The Consequences of Going Solo
When I first started my own business, I thought handling the finances would be straightforward. How hard could it be, right? A couple of receipts here, some invoices there, and a quick calculation of profits. However, as the business grew, so did the complexity of our tax situation. Suddenly, I was spending more time deciphering tax codes than actually running my business. I soon realized that I was out of my depth, much like a hiker lost in the dense Daintree Rainforest.
The Role of a Professional Tax Advisor
A professional tax advisor is not just someone who fills out your tax forms. They are strategists who can help you plan your financial year to minimize your tax liability legally. They stay updated with the latest changes in tax laws, ensuring you don’t get caught off guard by new regulations.

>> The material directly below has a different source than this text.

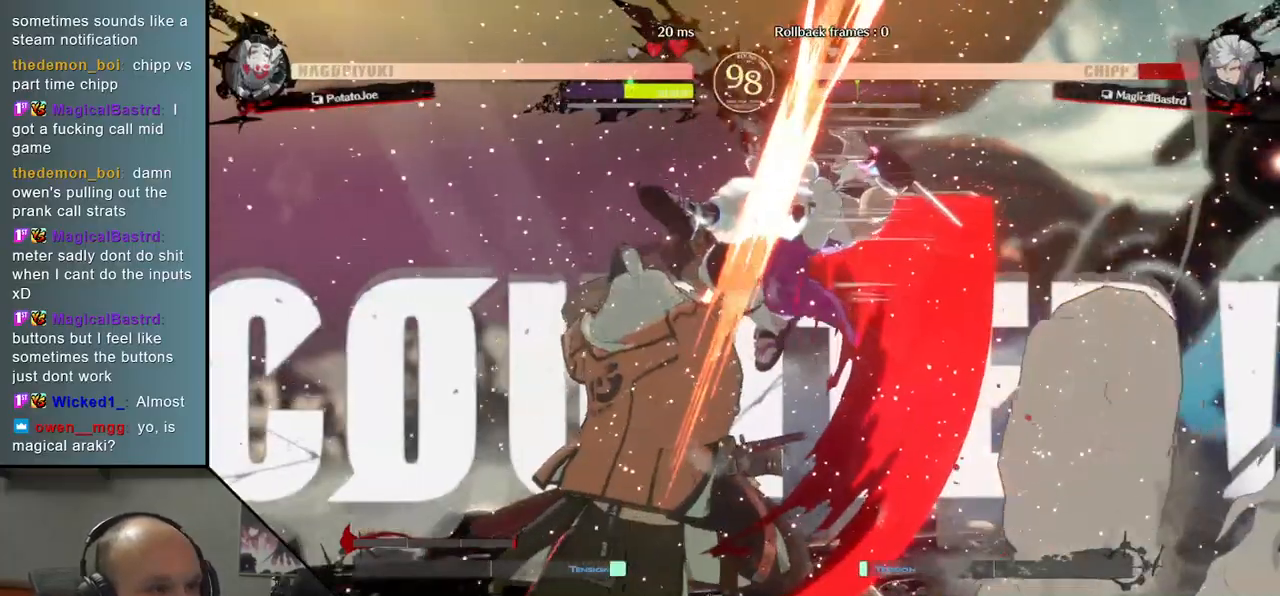
{"buttons": ["L2"], "left_stick": "center", "events": [[333, "left_stick", "down"], [383, "left_stick", "right"], [450, "L2", "down"], [467, "left_stick", "center"]]}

Think of them as your financial Sherpa, guiding you through the complex terrain of the Australian tax system.
Real-World Example
Consider Jane, a small business owner in Melbourne. Jane decided to handle her taxes herself to save money. Initially, things seemed fine. However, she missed out on several deductions and credits simply because she wasn’t aware of them. When the ATO came knocking for an audit, Jane found herself in a stressful situation, facing penalties and interest on unpaid taxes. If Jane had hired a tax advisor from the beginning, she could have avoided this predicament and possibly saved money in the long run.
Benefits of Professional Advice
- Optimized Tax Position: Professionals can identify deductions and credits you might miss.
- Compliance: Ensures you are always compliant with the latest tax laws.
- Time-Saving: Frees up your time to focus on growing your business.
- Financial Planning: Offers strategic advice for long-term financial health.
Conclusion
Engaging a tax advisor is an investment in your business’s future. It’s about steering clear of pitfalls and maximizing your financial potential. So, if you’re navigating the complex waters of business taxation, make sure you have a professional at the helm. Remember, it’s not just about staying afloat, but about sailing smoothly and reaching your destination with confidence.